Welcome to Problem Set 1. This problem set contains two parts. In the
first part, you will write an R script that replicates our work with the
tbl
containing NBA shooting statistics that we saw in Lecture 1. In the second part, you will begin
working with a much larger dataset that we will explore in greater
detail in Lecture 2. It is important
that you finish the first part completely before moving on to the second
part
Take a few minutes to read through the online notes for Lecture 1. Without doing any coding, see if you can understand what the code in each code block is doing. In particular, working with another member from your team, try to explain in words what is happening within each code block.

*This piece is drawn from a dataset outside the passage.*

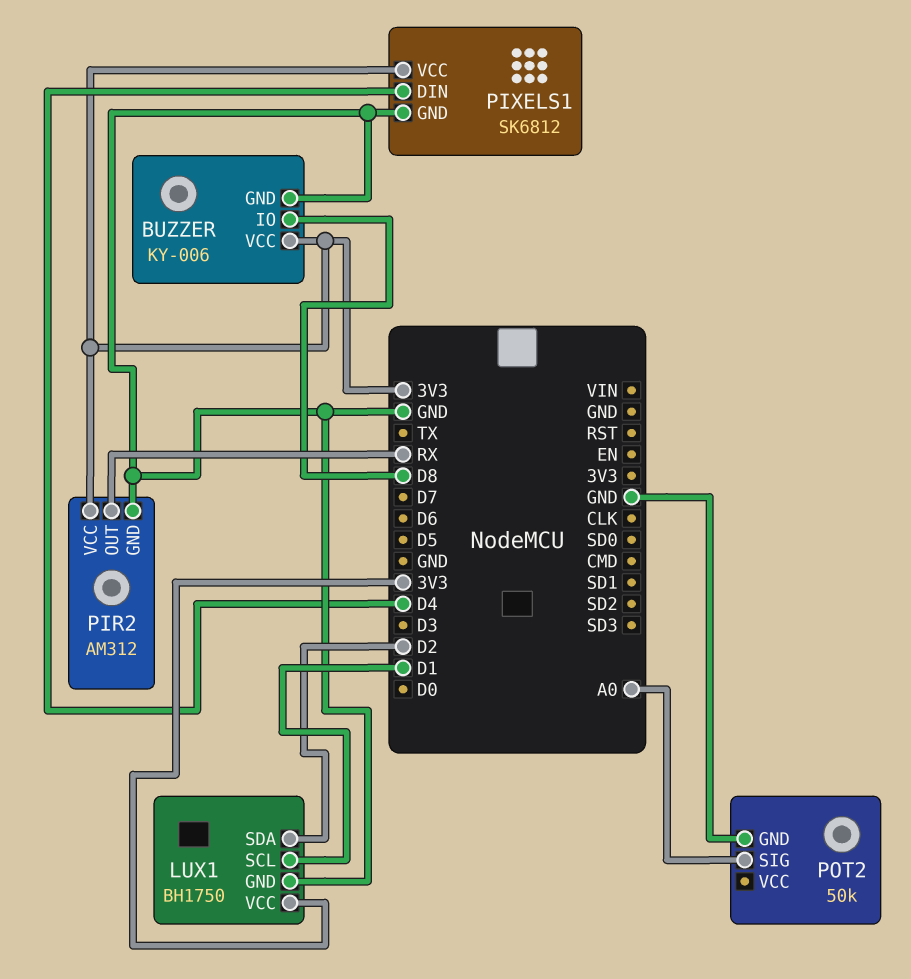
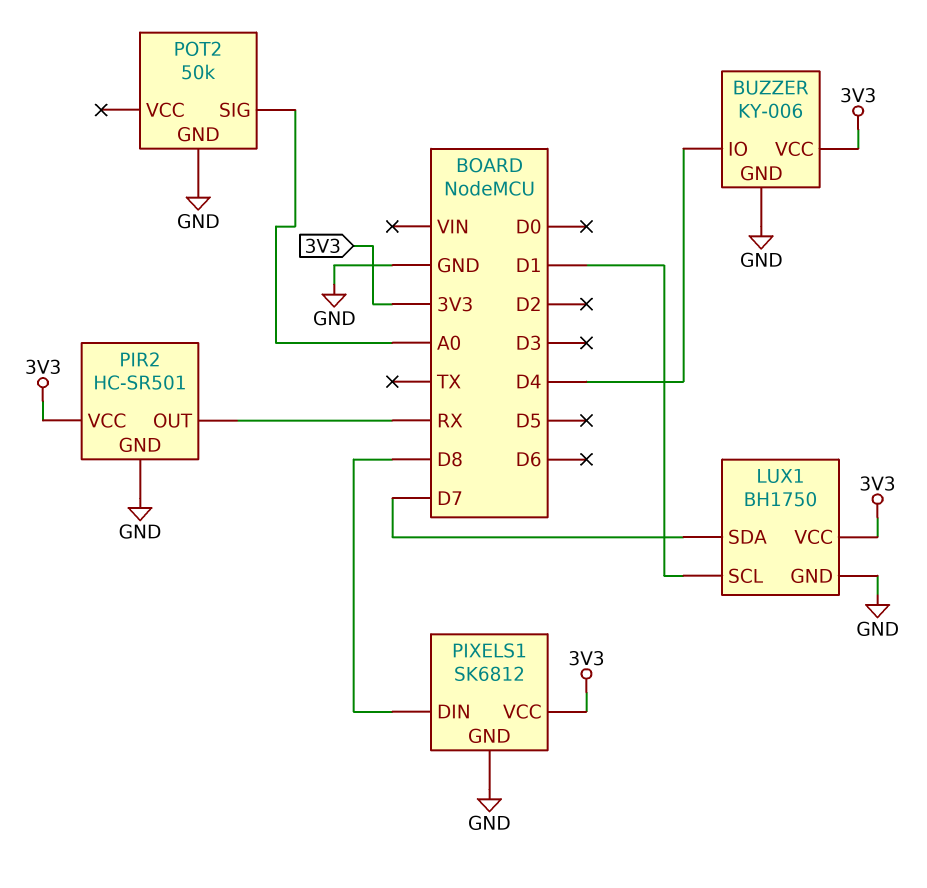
BUZZER pin IO: D8 -> D4
LUX1 pin SDA: D2 -> D7
PIR2: AM312 -> HC-SR501
PIXELS1 pin DIN: D4 -> D8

Close and re-open RStudio. Navigate to your working directory.
Create a new R script and save it as “ps1_review.R” in the
“scripts” folder within your working directory. In your script, write
the following on the first line:
library(tidyverse)
.
Following along with the notes in Lecture 1, in your newly created script, write code that (i) reads in the dataset “nba_shooting_small.csv” and (ii) adds columns for field goal percentage (FGP), three point percentage (TPP), and free throw percentage (FTP). Do not run any part of your script.
Compare the script you have written with someone else in your group. See if your codes are similar. Then have your TA or an instructor come and execute the script. If it runs without error and produces the correct output, you can proceed onto Part 2 of this problem set. Otherwise, you will need to go back and edit your script.
Up to this point, we have been working with a really small dataset. We’re now going to dive into a much larger analysis of NBA shooting statistics for all players between the 1996-97 season and the 2015-16 season. This dataset is called “nba_shooting.csv”, which we saved to the “data” folder of your working directory back in Lecture 0.
In the R console (and not in an R script) enter
the command rm(list = ls())
. This will clear your
environment.
Create a new R script and save it as “ps2_preview.R” in the
“scripts/” folder within your working directory. Similarly to what you
did in the previous part, write library(tidyverse)
as the
first line of the script.
Read in the dataset using read_csv()
. Save it as a
tbl called nba_shooting.
Add columns to the tbl containing field goal percentage (FGP), three point percentage (TPP), and (FTP). You should write the code to do this in your R Script and then go ahead execute the code.
One criticism of FGP is that it treats 2-point shots the same as 3-point shots. As a result, the league leader in FGP is usually a center whose shots mostly come from near the rim. effective Field Goal Percentage is a statistic that adjusts FGP to account for the fact that a made 3-point shots is worth 50% more than a made 2-point shot. The formula for eFGP is \[ \text{eFGP} = \frac{\text{FGM} + 0.5 \times \text{TPM}}{\text{FGA}}.\] Write another line of code to your script which will add a column for eFGP to the data.
Add a new column to the tbl that records the number of points scored \[ \text{PTS} = \text{FTM} + 2 \times \text{FGM} + \text{TPM} \] Remember, FGM records the number of 2-point shots made as well as the number of 3-point shots made.
Both field goal percentage and effective field goal percentage totally ignore free throws. One metric that accounts for all field goals, three pointers, and free throws is true shooting percentage, whose formula is given by \[ \text{TSP} = \frac{\text{PTS}}{2\times(\text{FGA} + 0.44\times \text{FTA})}. \] Add another column to the tbl for TSP
Arrange your tbl so that the players are sorted in increasing order of true shooting percentage. Which player has the best true shooting percentage?